How To Drill An Openhole Sidetrack With Coiled Tubing Drilling
When planning an openhole sidetrack there are a number of choices to be made which will affect the ease and speed at which the sidetrack will be initiated. The easiest orientation to choose is to exit from the low-side of the wellbore as this allows the maximum weight from the BHA and toolstring to assist in the bit’s side cutting. Additionally, the more deviated the wellbore is at the sidetrack point, the more that weight will help. Choosing a high AKO setting for the bent housing motor will increase side-cutting to further aid exit from the moterbore, however the intended sidetrack may require a lower AKO setting so there is a trade-off between sidetrack speed and the need for an extra trip to adjust the bend in this case. Particularly when using low AKO settings it helps if there is a dogleg in the opposite direction at the sidetrack point. It is also important to calculate the length of time-drilled sidetrack that will be required for the entire bit to exit the motherbore, and to add a suitable safety factor to this to account for differences in dogleg and to make sure that full WOB is not applied too soon, breaking the ‘ledge’ and putting you back hours in operational time.
General guidelines relating to the best practises in time-drilling an openhole sidetrack from a deviated wellbore have existed for a long time and differ very little from source to source. With these as a guideline, the real-time data available from e-coil conveyed drilling assemblies, in addition to the accuracy of electric-drive CT injectors, removes a lot of the guesswork from the process and allows for a faster, more reliable sidetrack initiation.
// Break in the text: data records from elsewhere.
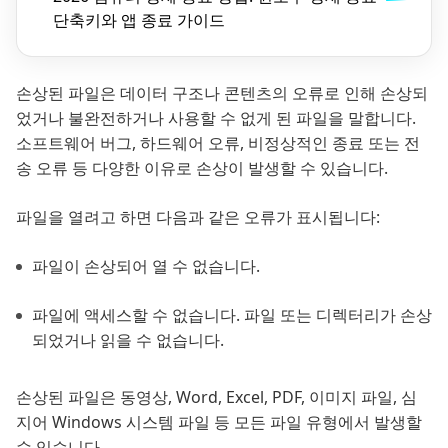
단축키와 앱 종료 가이드
손상된 파일은 데이터 구조나 콘텐츠의 오류로 인해 손상되
었거나 불완전하거나 사용할 수 없게 된 파일을 말합니다.
소프트웨어 버그, 하드웨어 오류, 비정상적인 종료 또는 전
송 오류 등 다양한 이유로 손상이 발생할 수 있습니다.
파일을 열려고 하면 다음과 같은 오류가 표시됩니다:
파일이 손상되어 열 수 없습니다.
파일에 액세스할 수 없습니다. 파일 또는 디렉터리가 손상
되었거나 읽을 수 없습니다.
손상된 파일은 동영상, Word, Excel, PDF, 이미지 파일, 심
지어 Windows 시스템 파일 등 모든 파일 유형에서 발생할
수 있습니다.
While creating the initial trough for the sidetrack, realtime WOB allows for CT stretch to be accounted for by locating the zero point between compression and tension. This makes it easier to create a good quality starting ‘ledge’ at the downhole end of the trough. When continuing with time-drilling the sidetrack it is easy to see the bit cutting by observing the WOB and torque slowly reduce while lateral vibration slowly increases. This, coupled with the small adjustment capability of an electric-drive injector means that the bit can be advanced as required rather than basing it on timing alone; it also has the extra safety of not over-shooting the advancement interval.